>>>>

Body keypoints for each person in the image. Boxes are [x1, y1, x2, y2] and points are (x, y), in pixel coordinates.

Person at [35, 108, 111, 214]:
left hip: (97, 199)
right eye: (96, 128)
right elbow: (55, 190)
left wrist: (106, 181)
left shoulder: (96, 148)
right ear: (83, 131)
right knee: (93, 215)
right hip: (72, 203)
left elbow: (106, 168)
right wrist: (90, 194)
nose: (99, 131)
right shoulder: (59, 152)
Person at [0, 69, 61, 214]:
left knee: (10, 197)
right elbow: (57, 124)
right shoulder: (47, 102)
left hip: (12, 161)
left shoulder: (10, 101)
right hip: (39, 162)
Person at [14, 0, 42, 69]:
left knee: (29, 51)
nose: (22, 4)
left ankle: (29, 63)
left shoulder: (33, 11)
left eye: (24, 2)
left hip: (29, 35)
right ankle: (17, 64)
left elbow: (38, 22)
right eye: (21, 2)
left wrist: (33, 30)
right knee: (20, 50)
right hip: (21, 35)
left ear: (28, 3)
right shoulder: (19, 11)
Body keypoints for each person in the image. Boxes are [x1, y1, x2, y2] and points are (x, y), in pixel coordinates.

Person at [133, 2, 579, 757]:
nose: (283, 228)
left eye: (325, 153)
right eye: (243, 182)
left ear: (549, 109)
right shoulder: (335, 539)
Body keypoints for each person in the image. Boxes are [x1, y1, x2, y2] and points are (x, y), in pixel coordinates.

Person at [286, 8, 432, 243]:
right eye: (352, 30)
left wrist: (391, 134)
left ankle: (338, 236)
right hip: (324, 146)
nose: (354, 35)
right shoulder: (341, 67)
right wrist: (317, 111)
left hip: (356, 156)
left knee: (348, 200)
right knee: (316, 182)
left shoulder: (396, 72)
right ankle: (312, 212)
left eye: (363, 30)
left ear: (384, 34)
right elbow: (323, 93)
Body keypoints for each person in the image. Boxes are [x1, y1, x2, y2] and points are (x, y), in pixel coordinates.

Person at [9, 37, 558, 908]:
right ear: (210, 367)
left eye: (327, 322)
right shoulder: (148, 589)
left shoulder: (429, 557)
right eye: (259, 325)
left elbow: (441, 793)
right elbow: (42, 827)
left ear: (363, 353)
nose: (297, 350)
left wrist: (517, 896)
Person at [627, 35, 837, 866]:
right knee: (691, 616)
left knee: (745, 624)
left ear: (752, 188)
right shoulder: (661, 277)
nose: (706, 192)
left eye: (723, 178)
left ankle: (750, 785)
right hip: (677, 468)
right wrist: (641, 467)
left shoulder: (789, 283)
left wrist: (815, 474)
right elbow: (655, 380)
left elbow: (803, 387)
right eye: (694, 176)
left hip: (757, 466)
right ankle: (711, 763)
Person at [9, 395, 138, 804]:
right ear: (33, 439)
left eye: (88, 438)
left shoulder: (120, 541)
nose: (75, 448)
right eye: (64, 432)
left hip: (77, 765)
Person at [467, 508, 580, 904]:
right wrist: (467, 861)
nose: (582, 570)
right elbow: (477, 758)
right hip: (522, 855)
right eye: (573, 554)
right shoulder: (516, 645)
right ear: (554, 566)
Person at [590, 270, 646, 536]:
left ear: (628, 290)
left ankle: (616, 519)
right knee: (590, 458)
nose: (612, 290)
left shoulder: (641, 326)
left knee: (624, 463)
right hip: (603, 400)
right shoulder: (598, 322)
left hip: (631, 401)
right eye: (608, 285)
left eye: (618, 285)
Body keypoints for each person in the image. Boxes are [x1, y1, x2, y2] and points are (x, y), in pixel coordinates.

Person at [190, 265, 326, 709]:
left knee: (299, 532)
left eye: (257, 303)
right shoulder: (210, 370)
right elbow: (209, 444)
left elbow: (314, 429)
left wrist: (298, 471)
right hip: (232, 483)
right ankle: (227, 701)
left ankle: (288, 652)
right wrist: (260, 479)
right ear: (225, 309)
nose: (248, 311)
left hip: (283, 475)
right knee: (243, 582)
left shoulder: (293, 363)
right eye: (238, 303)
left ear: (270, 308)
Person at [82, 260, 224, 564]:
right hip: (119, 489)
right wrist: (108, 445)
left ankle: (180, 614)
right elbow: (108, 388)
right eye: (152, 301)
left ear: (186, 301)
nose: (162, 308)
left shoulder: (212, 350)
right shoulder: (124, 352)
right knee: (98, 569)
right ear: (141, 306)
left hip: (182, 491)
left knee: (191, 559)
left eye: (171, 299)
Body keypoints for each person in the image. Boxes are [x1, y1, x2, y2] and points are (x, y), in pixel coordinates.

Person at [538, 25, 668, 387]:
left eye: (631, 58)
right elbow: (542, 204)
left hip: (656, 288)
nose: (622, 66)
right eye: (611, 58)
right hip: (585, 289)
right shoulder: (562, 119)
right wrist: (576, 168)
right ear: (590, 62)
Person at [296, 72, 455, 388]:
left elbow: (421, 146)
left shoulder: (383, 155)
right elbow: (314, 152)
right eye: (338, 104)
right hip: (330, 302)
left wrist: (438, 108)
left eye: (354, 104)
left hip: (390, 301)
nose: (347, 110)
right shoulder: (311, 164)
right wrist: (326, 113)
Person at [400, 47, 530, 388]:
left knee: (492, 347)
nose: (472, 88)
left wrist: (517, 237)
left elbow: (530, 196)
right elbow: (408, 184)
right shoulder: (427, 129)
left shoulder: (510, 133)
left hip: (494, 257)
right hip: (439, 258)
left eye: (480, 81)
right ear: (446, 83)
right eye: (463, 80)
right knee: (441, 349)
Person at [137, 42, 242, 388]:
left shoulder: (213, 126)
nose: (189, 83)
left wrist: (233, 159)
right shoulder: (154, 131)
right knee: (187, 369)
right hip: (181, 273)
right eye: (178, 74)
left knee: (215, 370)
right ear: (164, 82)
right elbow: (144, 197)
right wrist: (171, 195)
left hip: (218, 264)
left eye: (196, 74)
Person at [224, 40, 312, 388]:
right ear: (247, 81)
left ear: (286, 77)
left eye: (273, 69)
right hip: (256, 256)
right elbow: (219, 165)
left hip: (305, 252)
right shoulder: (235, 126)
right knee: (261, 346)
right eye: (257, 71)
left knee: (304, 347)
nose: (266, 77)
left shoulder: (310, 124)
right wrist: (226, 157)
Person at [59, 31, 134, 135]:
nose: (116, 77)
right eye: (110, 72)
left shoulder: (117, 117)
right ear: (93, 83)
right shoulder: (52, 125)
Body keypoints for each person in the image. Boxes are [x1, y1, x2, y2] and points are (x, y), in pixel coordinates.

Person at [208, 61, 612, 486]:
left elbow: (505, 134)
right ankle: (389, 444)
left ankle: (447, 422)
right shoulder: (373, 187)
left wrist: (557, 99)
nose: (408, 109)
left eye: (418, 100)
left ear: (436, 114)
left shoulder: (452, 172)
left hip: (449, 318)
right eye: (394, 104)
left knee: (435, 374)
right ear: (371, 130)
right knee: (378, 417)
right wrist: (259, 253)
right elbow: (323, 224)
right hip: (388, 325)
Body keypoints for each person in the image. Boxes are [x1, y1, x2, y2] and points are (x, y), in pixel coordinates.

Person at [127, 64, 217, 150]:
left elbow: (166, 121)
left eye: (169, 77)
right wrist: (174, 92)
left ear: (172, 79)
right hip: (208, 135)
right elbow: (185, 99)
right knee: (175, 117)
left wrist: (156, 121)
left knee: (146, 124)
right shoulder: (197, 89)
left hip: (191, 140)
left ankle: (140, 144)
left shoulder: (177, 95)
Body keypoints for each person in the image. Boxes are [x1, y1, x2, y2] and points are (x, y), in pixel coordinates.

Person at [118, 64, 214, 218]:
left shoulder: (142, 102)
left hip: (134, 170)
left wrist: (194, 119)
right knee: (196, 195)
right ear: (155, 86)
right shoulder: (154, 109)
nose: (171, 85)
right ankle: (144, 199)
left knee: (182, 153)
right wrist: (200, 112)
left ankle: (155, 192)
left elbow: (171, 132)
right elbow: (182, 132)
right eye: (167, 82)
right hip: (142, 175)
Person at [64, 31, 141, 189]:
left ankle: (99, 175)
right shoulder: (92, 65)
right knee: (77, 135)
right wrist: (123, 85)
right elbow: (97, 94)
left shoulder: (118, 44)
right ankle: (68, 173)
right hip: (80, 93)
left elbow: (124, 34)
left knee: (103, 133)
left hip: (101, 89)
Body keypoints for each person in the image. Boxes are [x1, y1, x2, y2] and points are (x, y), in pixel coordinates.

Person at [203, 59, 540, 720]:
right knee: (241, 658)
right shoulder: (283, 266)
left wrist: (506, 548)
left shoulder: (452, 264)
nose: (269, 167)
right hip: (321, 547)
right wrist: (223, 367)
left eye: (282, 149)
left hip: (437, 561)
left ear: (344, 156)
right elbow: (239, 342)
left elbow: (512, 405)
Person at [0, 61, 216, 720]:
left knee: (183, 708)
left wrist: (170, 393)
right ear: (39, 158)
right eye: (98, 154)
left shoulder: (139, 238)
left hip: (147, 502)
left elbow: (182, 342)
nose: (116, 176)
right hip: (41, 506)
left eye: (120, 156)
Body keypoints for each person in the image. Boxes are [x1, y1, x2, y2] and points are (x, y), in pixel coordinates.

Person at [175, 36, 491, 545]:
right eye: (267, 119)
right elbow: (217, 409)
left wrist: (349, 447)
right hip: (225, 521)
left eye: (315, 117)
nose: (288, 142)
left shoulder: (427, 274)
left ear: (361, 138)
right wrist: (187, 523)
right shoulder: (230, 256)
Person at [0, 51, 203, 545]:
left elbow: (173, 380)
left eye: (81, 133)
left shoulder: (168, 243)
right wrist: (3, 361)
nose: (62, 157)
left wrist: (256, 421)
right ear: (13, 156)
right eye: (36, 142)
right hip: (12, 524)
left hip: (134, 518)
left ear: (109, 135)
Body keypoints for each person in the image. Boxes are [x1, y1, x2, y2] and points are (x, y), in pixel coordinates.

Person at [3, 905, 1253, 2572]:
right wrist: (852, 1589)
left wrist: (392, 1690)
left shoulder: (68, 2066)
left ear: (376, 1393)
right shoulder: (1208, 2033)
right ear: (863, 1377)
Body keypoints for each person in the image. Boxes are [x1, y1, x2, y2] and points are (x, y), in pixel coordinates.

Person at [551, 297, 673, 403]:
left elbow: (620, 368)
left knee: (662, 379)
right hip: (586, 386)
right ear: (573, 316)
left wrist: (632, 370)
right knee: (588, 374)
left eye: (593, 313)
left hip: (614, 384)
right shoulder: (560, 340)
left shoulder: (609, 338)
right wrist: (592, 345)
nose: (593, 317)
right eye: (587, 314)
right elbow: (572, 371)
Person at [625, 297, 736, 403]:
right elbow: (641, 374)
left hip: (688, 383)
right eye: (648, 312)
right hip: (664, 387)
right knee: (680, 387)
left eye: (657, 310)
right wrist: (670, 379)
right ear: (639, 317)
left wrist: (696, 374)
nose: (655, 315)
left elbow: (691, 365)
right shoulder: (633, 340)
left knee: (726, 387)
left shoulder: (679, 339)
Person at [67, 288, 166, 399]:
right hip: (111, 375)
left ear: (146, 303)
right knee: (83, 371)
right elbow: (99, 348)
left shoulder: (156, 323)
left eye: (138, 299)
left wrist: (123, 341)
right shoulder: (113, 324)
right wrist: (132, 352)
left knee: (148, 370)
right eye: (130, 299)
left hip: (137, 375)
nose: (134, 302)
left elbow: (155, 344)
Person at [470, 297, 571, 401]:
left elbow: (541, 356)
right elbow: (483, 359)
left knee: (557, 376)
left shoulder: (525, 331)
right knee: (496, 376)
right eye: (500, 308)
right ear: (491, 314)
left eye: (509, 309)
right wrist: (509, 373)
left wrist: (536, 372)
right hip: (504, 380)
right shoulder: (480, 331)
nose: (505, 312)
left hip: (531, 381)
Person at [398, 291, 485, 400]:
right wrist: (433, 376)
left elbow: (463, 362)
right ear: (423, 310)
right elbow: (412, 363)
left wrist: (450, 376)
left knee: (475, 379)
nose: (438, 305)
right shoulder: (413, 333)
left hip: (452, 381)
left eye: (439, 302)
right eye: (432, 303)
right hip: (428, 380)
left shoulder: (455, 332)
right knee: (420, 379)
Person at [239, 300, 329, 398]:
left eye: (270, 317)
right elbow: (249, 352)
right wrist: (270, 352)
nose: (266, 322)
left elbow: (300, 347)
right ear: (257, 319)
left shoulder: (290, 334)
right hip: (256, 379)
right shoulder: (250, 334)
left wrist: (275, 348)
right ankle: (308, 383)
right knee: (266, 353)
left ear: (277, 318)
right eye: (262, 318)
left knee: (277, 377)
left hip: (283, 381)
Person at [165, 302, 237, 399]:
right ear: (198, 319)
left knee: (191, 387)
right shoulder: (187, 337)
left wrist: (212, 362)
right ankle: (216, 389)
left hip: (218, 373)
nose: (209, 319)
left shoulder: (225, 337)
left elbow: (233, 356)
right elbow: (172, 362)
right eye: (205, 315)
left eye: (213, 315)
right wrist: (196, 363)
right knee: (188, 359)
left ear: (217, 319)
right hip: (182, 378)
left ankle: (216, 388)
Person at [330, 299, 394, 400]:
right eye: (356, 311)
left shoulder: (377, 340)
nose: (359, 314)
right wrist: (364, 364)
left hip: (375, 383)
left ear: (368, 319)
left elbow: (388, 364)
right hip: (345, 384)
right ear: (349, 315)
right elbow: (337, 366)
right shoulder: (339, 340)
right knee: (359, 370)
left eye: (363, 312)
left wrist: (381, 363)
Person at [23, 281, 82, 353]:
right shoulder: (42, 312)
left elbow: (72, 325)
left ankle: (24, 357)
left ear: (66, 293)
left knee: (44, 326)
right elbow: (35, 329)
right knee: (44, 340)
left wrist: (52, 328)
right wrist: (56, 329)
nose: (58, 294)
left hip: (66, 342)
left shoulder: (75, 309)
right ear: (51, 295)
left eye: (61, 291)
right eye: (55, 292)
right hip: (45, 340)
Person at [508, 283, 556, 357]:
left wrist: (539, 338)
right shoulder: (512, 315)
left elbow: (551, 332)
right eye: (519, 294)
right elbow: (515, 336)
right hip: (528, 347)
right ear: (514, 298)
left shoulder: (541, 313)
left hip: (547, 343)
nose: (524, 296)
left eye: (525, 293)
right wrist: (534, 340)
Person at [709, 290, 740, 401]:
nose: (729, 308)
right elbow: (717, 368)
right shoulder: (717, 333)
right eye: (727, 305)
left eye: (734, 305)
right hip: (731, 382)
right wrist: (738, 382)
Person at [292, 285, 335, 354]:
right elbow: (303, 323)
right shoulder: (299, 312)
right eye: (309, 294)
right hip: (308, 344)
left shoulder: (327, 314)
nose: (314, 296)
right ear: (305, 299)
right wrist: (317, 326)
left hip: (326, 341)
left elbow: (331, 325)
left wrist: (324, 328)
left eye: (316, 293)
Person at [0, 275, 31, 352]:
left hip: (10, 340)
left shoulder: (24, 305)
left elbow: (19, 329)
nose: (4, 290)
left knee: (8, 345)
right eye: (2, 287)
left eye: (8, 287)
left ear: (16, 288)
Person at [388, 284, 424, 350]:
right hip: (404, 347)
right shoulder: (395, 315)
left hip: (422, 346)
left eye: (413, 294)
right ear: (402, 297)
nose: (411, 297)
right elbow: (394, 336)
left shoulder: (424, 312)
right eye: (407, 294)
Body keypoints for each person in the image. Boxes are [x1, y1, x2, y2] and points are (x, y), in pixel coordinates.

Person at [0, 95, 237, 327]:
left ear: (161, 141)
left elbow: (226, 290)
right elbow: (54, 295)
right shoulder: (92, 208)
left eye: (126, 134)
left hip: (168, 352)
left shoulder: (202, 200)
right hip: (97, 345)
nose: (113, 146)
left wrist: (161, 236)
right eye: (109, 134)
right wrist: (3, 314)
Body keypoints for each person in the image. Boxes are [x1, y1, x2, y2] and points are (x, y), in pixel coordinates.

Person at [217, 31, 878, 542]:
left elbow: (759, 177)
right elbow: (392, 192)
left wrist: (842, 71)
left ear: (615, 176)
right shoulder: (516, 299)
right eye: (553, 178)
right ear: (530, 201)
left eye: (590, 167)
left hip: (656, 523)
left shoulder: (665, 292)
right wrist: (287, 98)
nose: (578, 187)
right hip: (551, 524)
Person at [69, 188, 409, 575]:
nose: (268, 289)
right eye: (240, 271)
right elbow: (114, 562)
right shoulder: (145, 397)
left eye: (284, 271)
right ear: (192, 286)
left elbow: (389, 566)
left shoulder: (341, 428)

<<<<

▶ [Problem to solve]: Output, unchanged, the lines of the listing above from the first one through the one holding "right shoulder: (335, 539)". Leave out every line after it.

▶ [The completed task]:
Body keypoints for each person in the image. Boxes are [x1, y1, x2, y2] and points are (x, y), in pixel coordinates.

Person at [35, 108, 111, 214]:
left hip: (97, 199)
right eye: (96, 128)
right elbow: (55, 190)
left wrist: (106, 181)
left shoulder: (96, 148)
right ear: (83, 131)
right knee: (93, 215)
right hip: (72, 203)
left elbow: (106, 168)
right wrist: (90, 194)
nose: (99, 131)
right shoulder: (59, 152)
Person at [0, 69, 61, 214]:
left knee: (10, 197)
right elbow: (57, 124)
right shoulder: (47, 102)
left hip: (12, 161)
left shoulder: (10, 101)
right hip: (39, 162)
Person at [14, 0, 42, 69]:
left knee: (29, 51)
nose: (22, 4)
left ankle: (29, 63)
left shoulder: (33, 11)
left eye: (24, 2)
left hip: (29, 35)
right ankle: (17, 64)
left elbow: (38, 22)
right eye: (21, 2)
left wrist: (33, 30)
right knee: (20, 50)
right hip: (21, 35)
left ear: (28, 3)
right shoulder: (19, 11)
Body keypoints for each person in the image. Boxes are [x1, y1, x2, y2] and points are (x, y), in pixel coordinates.

Person at [133, 2, 579, 757]:
nose: (283, 228)
left eye: (325, 153)
right eye: (243, 182)
left ear: (549, 109)
right shoulder: (335, 539)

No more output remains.